誰もが日常的に使える柔軟さがある
その高効率バッテリーの性能を活かしながら、エンジン出力や駆動力配分、回生ブレーキ、シャシーなどを緻密に統合制御してくれる。それら一連の制御はとても自然なもので、ドライバーが運転中に意識することはない。
システムトルクは1020Nm、0-100km/h加速は3.4 秒と、スーパーカー並みのスペックだが、暴力的な速さや危うさのようなものは感じない。また4輪それぞれを電子制御する連続可変ダンピングシステムを備えたAMG RIDE CONTROLサスペンションによる乗り心地のよさがより一層洗練された印象を引き立てている。さらに後輪操舵システムのリア・アクスルステアリングを標準装備したことで中高速域での安定性と、駐車するシーンなどでの取り回しのよさが向上している。かつての63にあった暴力的な排気音も、路面等の凹凸を頻繁に拾う硬い足も備わっていない。とくに意識しなければ、誰もが日常的に使える柔軟さがある。

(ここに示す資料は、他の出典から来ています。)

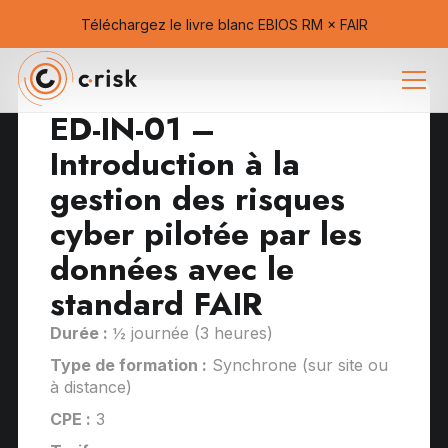
Téléchargez le livre blanc EBIOS RM × FAIR
ED-IN-01 –
Introduction à la
gestion des risques
cyber pilotée par les
données avec le
standard FAIR
Durée :
½ journée (3 heures)
Type de formation :
Synchrone (sur site ou
à distance)
CPE :
3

いまやF1のパワーユニットも1.6Lターボエンジンに2つのモーターを加えたハイブリッドシステムだ。かつての甲高いエキゾーストノートは聞かれなくなったけれど、燃費をはじめ高効率になり、タイムは年々速くなっている。見た目はふつうのCクラスだけれど、中にはF1由来のハイテクを詰め込んだ、新しい時代の「羊の皮を被った狼」なのだ。